Understanding the Pantone Matching System and Consistent Branding
Australia is both a continent and a country. However, the Australian continent is not the same as the country with the same name. The continent of Australia consists of three countries, namely New Zealand, Papua New Guinea, and Australia. Australia is the sixth-largest country and is an island country without any shared land borders. Australia has a large number of businesses with more than 2.3 million registered establishments, according to 2019 statistics.
The success of a business is mostly dependent on consistency. If a business is consistent with the quality of products and services, this company will become successful. Take a look at some of the most famous Australian brands, such as Qantas, Vegemite, and Arnott’s. All of these three brands have consistently delivered high-quality products and services. Likewise, companies should also be consistent with the use of their logo and colours. Therefore, the colours of a company logo must be consistent by using the Pantone Matching System that companies such as Seaga Group Australia provide.
What is the Pantone Matching System or PMS?
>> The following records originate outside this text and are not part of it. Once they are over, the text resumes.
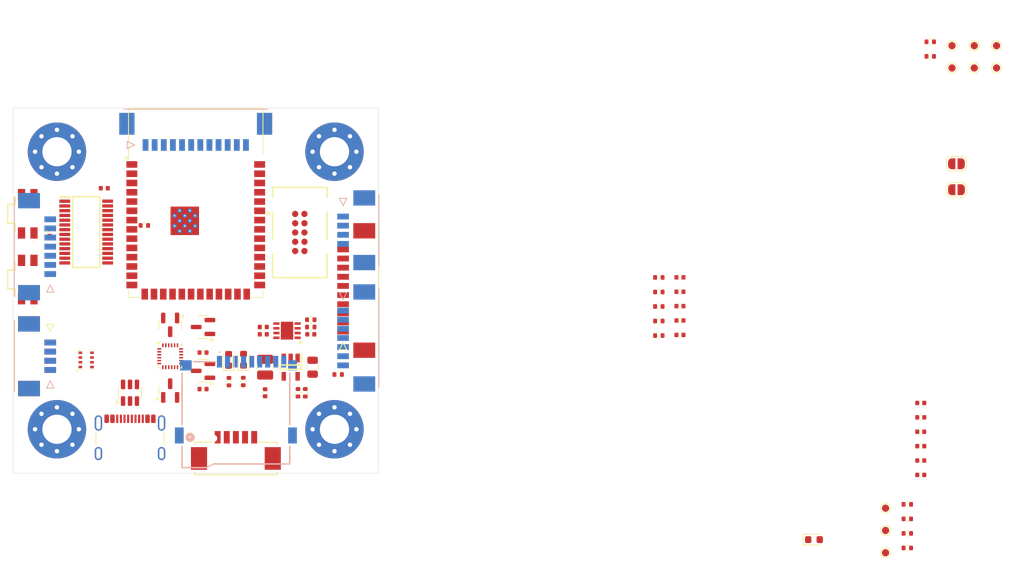
<source format=kicad_pcb>
(kicad_pcb
	(version 20241229)
	(generator "pcbnew")
	(generator_version "9.0")
	(general
		(thickness 1.6)
		(legacy_teardrops no)
	)
	(paper "A4")
	(layers
		(0 "F.Cu" signal)
		(4 "In1.Cu" signal)
		(6 "In2.Cu" signal)
		(2 "B.Cu" signal)
		(9 "F.Adhes" user "F.Adhesive")
		(11 "B.Adhes" user "B.Adhesive")
		(13 "F.Paste" user)
		(15 "B.Paste" user)
		(5 "F.SilkS" user "F.Silkscreen")
		(7 "B.SilkS" user "B.Silkscreen")
		(1 "F.Mask" user)
		(3 "B.Mask" user)
		(17 "Dwgs.User" user "User.Drawings")
		(19 "Cmts.User" user "User.Comments")
		(21 "Eco1.User" user "User.Eco1")
		(23 "Eco2.User" user "User.Eco2")
		(25 "Edge.Cuts" user)
		(27 "Margin" user)
		(31 "F.CrtYd" user "F.Courtyard")
		(29 "B.CrtYd" user "B.Courtyard")
		(35 "F.Fab" user)
		(33 "B.Fab" user)
		(39 "User.1" user)
		(41 "User.2" user)
		(43 "User.3" user)
		(45 "User.4" user)
	)
	(setup
		(stackup
			(layer "F.SilkS"
				(type "Top Silk Screen")
			)
			(layer "F.Paste"
				(type "Top Solder Paste")
			)
			(layer "F.Mask"
				(type "Top Solder Mask")
				(thickness 0.01)
			)
			(layer "F.Cu"
				(type "copper")
				(thickness 0.035)
			)
			(layer "dielectric 1"
				(type "prepreg")
				(thickness 0.1)
				(material "FR4")
				(epsilon_r 4.5)
				(loss_tangent 0.02)
			)
			(layer "In1.Cu"
				(type "copper")
				(thickness 0.035)
			)
			(layer "dielectric 2"
				(type "core")
				(thickness 1.24)
				(material "FR4")
				(epsilon_r 4.5)
				(loss_tangent 0.02)
			)
			(layer "In2.Cu"
				(type "copper")
				(thickness 0.035)
			)
			(layer "dielectric 3"
				(type "prepreg")
				(thickness 0.1)
				(material "FR4")
				(epsilon_r 4.5)
				(loss_tangent 0.02)
			)
			(layer "B.Cu"
				(type "copper")
				(thickness 0.035)
			)
			(layer "B.Mask"
				(type "Bottom Solder Mask")
				(thickness 0.01)
			)
			(layer "B.Paste"
				(type "Bottom Solder Paste")
			)
			(layer "B.SilkS"
				(type "Bottom Silk Screen")
			)
			(copper_finish "None")
			(dielectric_constraints no)
		)
		(pad_to_mask_clearance 0)
		(allow_soldermask_bridges_in_footprints no)
		(tenting front back)
		(pcbplotparams
			(layerselection 0x00000000_00000000_55555555_5755f5ff)
			(plot_on_all_layers_selection 0x00000000_00000000_00000000_00000000)
			(disableapertmacros no)
			(usegerberextensions no)
			(usegerberattributes yes)
			(usegerberadvancedattributes yes)
			(creategerberjobfile yes)
			(dashed_line_dash_ratio 12.000000)
			(dashed_line_gap_ratio 3.000000)
			(svgprecision 4)
			(plotframeref no)
			(mode 1)
			(useauxorigin no)
			(hpglpennumber 1)
			(hpglpenspeed 20)
			(hpglpendiameter 15.000000)
			(pdf_front_fp_property_popups yes)
			(pdf_back_fp_property_popups yes)
			(pdf_metadata yes)
			(pdf_single_document no)
			(dxfpolygonmode yes)
			(dxfimperialunits yes)
			(dxfusepcbnewfont yes)
			(psnegative no)
			(psa4output no)
			(plot_black_and_white yes)
			(sketchpadsonfab no)
			(plotpadnumbers no)
			(hidednponfab no)
			(sketchdnponfab yes)
			(crossoutdnponfab yes)
			(subtractmaskfromsilk no)
			(outputformat 1)
			(mirror no)
			(drillshape 1)
			(scaleselection 1)
			(outputdirectory "")
		)
	)
	(net 0 "")
	(net 1 "SERVO_2")
	(net 2 "GND")
	(net 3 "SERVO_6")
	(net 4 "SERVO_4")
	(net 5 "SERVO_12")
	(net 6 "SERVO_1")
	(net 7 "+5V")
	(net 8 "+VUSB")
	(net 9 "+5V_FILT")
	(net 10 "+3V3")
	(net 11 "+1V8")
	(net 12 "/200_ESP32/EN")
	(net 13 "/200_ESP32/RST")
	(net 14 "/300_Digital_Peripherals/REGOUT")
	(net 15 "SERVO_5")
	(net 16 "SERVO_7")
	(net 17 "/100_Power/5V_FILT_LED")
	(net 18 "/100_Power/3V3_LED")
	(net 19 "/300_Digital_Peripherals/MCU_LED")
	(net 20 "LED")
	(net 21 "unconnected-(H1-Pad1)")
	(net 22 "unconnected-(H1-Pad1)_1")
	(net 23 "unconnected-(H1-Pad1)_2")
	(net 24 "unconnected-(H1-Pad1)_3")
	(net 25 "unconnected-(H1-Pad1)_4")
	(net 26 "unconnected-(H1-Pad1)_5")
	(net 27 "unconnected-(H1-Pad1)_6")
	(net 28 "unconnected-(H1-Pad1)_7")
	(net 29 "unconnected-(H1-Pad1)_8")
	(net 30 "unconnected-(H2-Pad1)")
	(net 31 "unconnected-(H2-Pad1)_1")
	(net 32 "unconnected-(H2-Pad1)_2")
	(net 33 "unconnected-(H2-Pad1)_3")
	(net 34 "unconnected-(H2-Pad1)_4")
	(net 35 "unconnected-(H2-Pad1)_5")
	(net 36 "unconnected-(H2-Pad1)_6")
	(net 37 "unconnected-(H2-Pad1)_7")
	(net 38 "unconnected-(H2-Pad1)_8")
	(net 39 "unconnected-(H3-Pad1)")
	(net 40 "unconnected-(H3-Pad1)_1")
	(net 41 "unconnected-(H3-Pad1)_2")
	(net 42 "unconnected-(H3-Pad1)_3")
	(net 43 "unconnected-(H3-Pad1)_4")
	(net 44 "unconnected-(H3-Pad1)_5")
	(net 45 "unconnected-(H3-Pad1)_6")
	(net 46 "unconnected-(H3-Pad1)_7")
	(net 47 "unconnected-(H3-Pad1)_8")
	(net 48 "unconnected-(H4-Pad1)")
	(net 49 "unconnected-(H4-Pad1)_1")
	(net 50 "unconnected-(H4-Pad1)_2")
	(net 51 "unconnected-(H4-Pad1)_3")
	(net 52 "unconnected-(H4-Pad1)_4")
	(net 53 "unconnected-(H4-Pad1)_5")
	(net 54 "unconnected-(H4-Pad1)_6")
	(net 55 "unconnected-(H4-Pad1)_7")
	(net 56 "unconnected-(H4-Pad1)_8")
	(net 57 "CARD_DETECT")
	(net 58 "MOSI")
	(net 59 "SCK")
	(net 60 "unconnected-(J1-DAT1-Pad8)")
	(net 61 "MISO")
	(net 62 "unconnected-(J1-DAT2-Pad1)")
	(net 63 "SD_CS")
	(net 64 "/200_ESP32/TMS")
	(net 65 "/200_ESP32/TDI")
	(net 66 "/200_ESP32/TDO")
	(net 67 "/200_ESP32/TCK")
	(net 68 "SERVO_10")
	(net 69 "EXT_RST")
	(net 70 "EXT_CS")
	(net 71 "SCL")
	(net 72 "SDA")
	(net 73 "EXT_RX")
	(net 74 "EXT_TX")
	(net 75 "GPS_INT")
	(net 76 "GPS_RX")
	(net 77 "GPS_TX")
	(net 78 "RF_RST")
	(net 79 "RF_CS")
	(net 80 "USB_D-")
	(net 81 "USB_D+")
	(net 82 "/100_Power/CC2")
	(net 83 "/100_Power/CC1")
	(net 84 "SERVO_11")
	(net 85 "SERVO_9")
	(net 86 "/100_Power/SW_3V3")
	(net 87 "/300_Digital_Peripherals/SDA_1V8")
	(net 88 "/300_Digital_Peripherals/SCL_1V8")
	(net 89 "ICM_INT")
	(net 90 "/300_Digital_Peripherals/ICM_INT_1V8")
	(net 91 "SERVO_3")
	(net 92 "SERVO_8")
	(net 93 "unconnected-(U200-IO3-Pad15)")
	(net 94 "unconnected-(U200-IO2-Pad38)")
	(net 95 "unconnected-(U200-IO1-Pad39)")
	(net 96 "/100_Power/ILIM_5V_SW")
	(net 97 "/100_Power/FB_3V3")
	(net 98 "/200_ESP32/D-")
	(net 99 "/200_ESP32/USB_MCU_D-")
	(net 100 "/200_ESP32/USB_MCU_D+")
	(net 101 "/200_ESP32/D+")
	(net 102 "unconnected-(IC1-A1-Pad2)")
	(net 103 "MSFT_1")
	(net 104 "unconnected-(IC1-EXTCLK-Pad25)")
	(net 105 "MSFT_2")
	(net 106 "/100_Power/STAT_5V_SW")
	(net 107 "unconnected-(IC1-A2-Pad3)")
	(net 108 "unconnected-(U200-IO46-Pad16)")
	(net 109 "unconnected-(U200-IO21-Pad23)")
	(net 110 "unconnected-(U200-IO47-Pad24)")
	(net 111 "unconnected-(U200-IO38-Pad31)")
	(net 112 "unconnected-(U200-IO45-Pad26)")
	(net 113 "unconnected-(U200-IO48-Pad25)")
	(net 114 "unconnected-(U300-RESV-Pad19)")
	(net 115 "unconnected-(U300-NC-Pad16)")
	(net 116 "unconnected-(U300-NC-Pad14)")
	(net 117 "unconnected-(U300-NC-Pad1)")
	(net 118 "unconnected-(U300-NC-Pad3)")
	(net 119 "unconnected-(U300-NC-Pad5)")
	(net 120 "unconnected-(U300-NC-Pad6)")
	(net 121 "unconnected-(U300-NC-Pad2)")
	(net 122 "unconnected-(U300-AUX_DA-Pad21)")
	(net 123 "unconnected-(U300-AUX_CL-Pad7)")
	(net 124 "unconnected-(U300-NC-Pad15)")
	(net 125 "unconnected-(U300-NC-Pad17)")
	(net 126 "unconnected-(U300-NC-Pad4)")
	(net 127 "unconnected-(IC1-LED12-Pad19)")
	(net 128 "unconnected-(IC1-A4-Pad5)")
	(net 129 "unconnected-(IC1-A5-Pad24)")
	(net 130 "unconnected-(IC1-LED14-Pad21)")
	(net 131 "unconnected-(IC1-LED13-Pad20)")
	(net 132 "Net-(IC1-~{OE})")
	(net 133 "unconnected-(IC1-LED15-Pad22)")
	(net 134 "unconnected-(IC1-A3-Pad4)")
	(net 135 "unconnected-(IC1-A0-Pad1)")
	(net 136 "unconnected-(J100-SHIELD-PadS1)")
	(net 137 "unconnected-(J100-SHIELD-PadS1)_1")
	(net 138 "unconnected-(J100-SHIELD-PadS1)_2")
	(net 139 "unconnected-(J100-SBU2-PadB8)")
	(net 140 "unconnected-(J100-SHIELD-PadS1)_3")
	(net 141 "unconnected-(J100-SBU1-PadA8)")
	(net 142 "unconnected-(J200-Pad10)")
	(net 143 "unconnected-(S200-NO_1-Pad1)")
	(net 144 "unconnected-(S200-COM_2-Pad4)")
	(net 145 "unconnected-(S201-NO_1-Pad1)")
	(net 146 "unconnected-(S201-COM_2-Pad4)")
	(footprint "TC2050-IDC:TC2050-IDC" (layer "F.Cu") (at 141.79 66.1075 -90))
	(footprint "TestPoint:TestPoint_Pad_D1.0mm" (layer "F.Cu") (at 219.45 107.86))
	(footprint "Package_TO_SOT_SMD:SOT-23" (layer "F.Cu") (at 121.5 79.7 -90))
	(footprint "Capacitor_SMD:C_0402_1005Metric" (layer "F.Cu") (at 224.27 90.4))
	(footprint "EVQ-PUC02k:EVQPUC02K" (layer "F.Cu") (at 102 73.5 -90))
	(footprint "Jumper:SolderJumper-2_P1.3mm_Open_RoundedPad1.0x1.5mm" (layer "F.Cu") (at 229.16 61.2))
	(footprint "TLV62566DBVR:SOT95P280X145-5N" (layer "F.Cu") (at 138 85.5 -90))
	(footprint "Resistor_SMD:R_0402_1005Metric" (layer "F.Cu") (at 140.75 79 180))
	(footprint "Package_TO_SOT_SMD:SOT-23" (layer "F.Cu") (at 126 86 180))
	(footprint "Capacitor_SMD:C_0402_1005Metric" (layer "F.Cu") (at 134.25 80 180))
	(footprint "Resistor_SMD:R_0402_1005Metric" (layer "F.Cu") (at 144.5 86.5 180))
	(footprint "Capacitor_SMD:C_0402_1005Metric" (layer "F.Cu") (at 191.3 77.14))
	(footprint "Package_LGA:Bosch_LGA-8_2x2.5mm_P0.65mm_ClockwisePinNumbering" (layer "F.Cu") (at 110 84.5 90))
	(footprint "Resistor_SMD:R_0402_1005Metric" (layer "F.Cu") (at 222.43 110.25))
	(footprint "Capacitor_SMD:C_0402_1005Metric" (layer "F.Cu") (at 140.75 81))
	(footprint "Resistor_SMD:R_0402_1005Metric" (layer "F.Cu") (at 188.41 73.21))
	(footprint "LED_SMD:LED_0603_1608Metric" (layer "F.Cu") (at 209.65 109.11))
	(footprint "Capacitor_SMD:C_0402_1005Metric" (layer "F.Cu") (at 191.3 79.11))
	(footprint "Capacitor_SMD:C_0402_1005Metric" (layer "F.Cu") (at 224.27 92.37))
	(footprint "LED_SMD:LED_0603_1608Metric" (layer "F.Cu") (at 129.5 84.5 90))
	(footprint "MountingHole:MountingHole_4mm_Pad_Via" (layer "F.Cu") (at 106 56))
	(footprint "Capacitor_SMD:C_0402_1005Metric" (layer "F.Cu") (at 126 83.5 180))
	(footprint "TestPoint:TestPoint_Pad_D1.0mm" (layer "F.Cu") (at 231.6 41.48))
	(footprint "TestPoint:TestPoint_Pad_D1.0mm" (layer "F.Cu") (at 234.65 41.48))
	(footprint "Resistor_SMD:R_0402_1005Metric" (layer "F.Cu") (at 105 67 90))
	(footprint "Resistor_SMD:R_0402_1005Metric" (layer "F.Cu") (at 140 89 90))
	(footprint "Resistor_SMD:R_0402_1005Metric" (layer "F.Cu") (at 222.43 108.26))
	(footprint "TestPoint:TestPoint_Pad_D1.0mm" (layer "F.Cu") (at 228.55 44.53))
	(footprint "PCA9685PW_118:SOP65P640X110-28N" (layer "F.Cu") (at 110 67))
	(footprint "Sensor_Motion:InvenSense_QFN-24_3x3mm_P0.4mm" (layer "F.Cu") (at 121.5 84))
	(footprint "Package_TO_SOT_SMD:SOT-23" (layer "F.Cu") (at 121.5 88.7 90))
	(footprint "Resistor_SMD:R_0402_1005Metric" (layer "F.Cu") (at 131.51 87.46 90))
	(footprint "Capacitor_SMD:C_0402_1005Metric" (layer "F.Cu") (at 224.27 100.25))
	(footprint "Resistor_SMD:R_0402_1005Metric" (layer "F.Cu") (at 139 89 -90))
	(footprint "Package_TO_SOT_SMD:SOT-23" (layer "F.Cu") (at 126 80 180))
	(footprint "Capacitor_SMD:C_0402_1005Metric" (layer "F.Cu") (at 134.5 89 -90))
	(footprint "532614005:CONN_532610000-SD_05_MOL" (layer "F.Cu") (at 130.5 98 180))
	(footprint "Resistor_SMD:R_0402_1005Metric"
		(layer "F.Cu")
		(uuid "7f9b9670-dee9-43e9-b79f-5373b0a60dfd")
		(at 222.43 104.28)
		(descr "Resistor SMD 0402 (1005 Metric), square (rectangular) end terminal, IPC-7351 nominal, (Body size source: IPC-SM-782 page 72, https://www.pcb-3d.com/wordpress/wp-content/uploads/ipc-sm-782a_amendment_1_and_2.pdf), generated with kicad-footprint-generator")
		(tags 
... [242541 chars truncated]
</source>
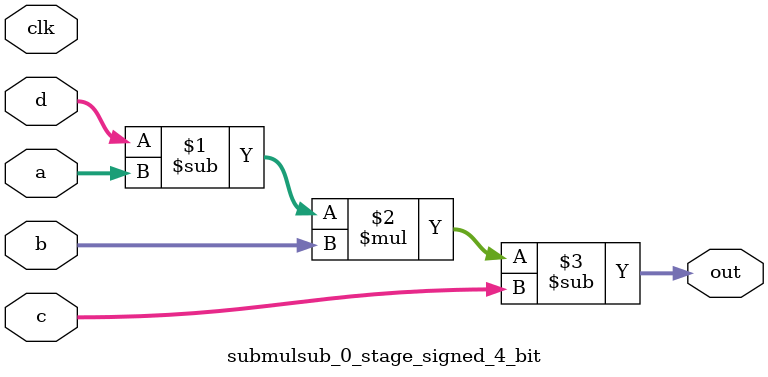
<source format=sv>
(* use_dsp = "yes" *) module submulsub_0_stage_signed_4_bit(
	input signed [3:0] a,
	input signed [3:0] b,
	input signed [3:0] c,
	input signed [3:0] d,
	output [3:0] out,
	input clk);

	assign out = ((d - a) * b) - c;
endmodule

</source>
The Pantone Matching System was a brainchild of Lawrence Herbet, who in 1963 created a system of standardising the colours of ink using calculated measurements of ink mixing. The result was a system of 1867 solid spot colours that can be replicated anytime and anywhere. The PMS system has become universally accepted, and it is the system used by large corporations to ensure that their branding is consistent in every country they are in. This is the reason why corporations such as Coca-Cola can produce the exact shade of red in their branding throughout the years. The exact red used by Coca-Cola, for example, has a code of PMS 75-1. This coding means that a printer that will produce Coca-Cola marketing materials need to use the same PMS red colour in all their printing output.
The Reason to Use PMS Color Matching
Colour is subjective depending on the person seeing the colour. This subjectiveness of colour is the reason why the Pantone Matching System is important. When you use the PMS coding for colour, this is universal no matter who you will hire to print your materials. To get the exact PMS colour, the system will already have the printer’s instructions on how to accurately mix ink colours to get the exact colour every time.
When to Use Pantone Matching Systems
If you want people to remember your brand, you need to ensure that your logo and products’ colours are consistent. It is, therefore, important that you ask the printers to use PMS colours. Here are some of the examples when using PMS is important.
Consistent Branding. When you see the iconic golden arches, you will immediately identify it with McDonald’s. However, what would you feel like if the golden arches you see are not as gold as you remember them? Will you doubt that establishment as being the real McDonald’s? Being consistent with the colours of your company logo will help ensure that you are building brand loyalty.
Outside the Range of CMYK. CMYK cannot produce some colours such as navy blue and bright orange. These colours are best produced using Pantone.
Creating consistent logos and branding is an important aspect of getting people to trust your brand. Companies such as Seaga Group Australia can help you set up your printing needs using the Pantone Matching System.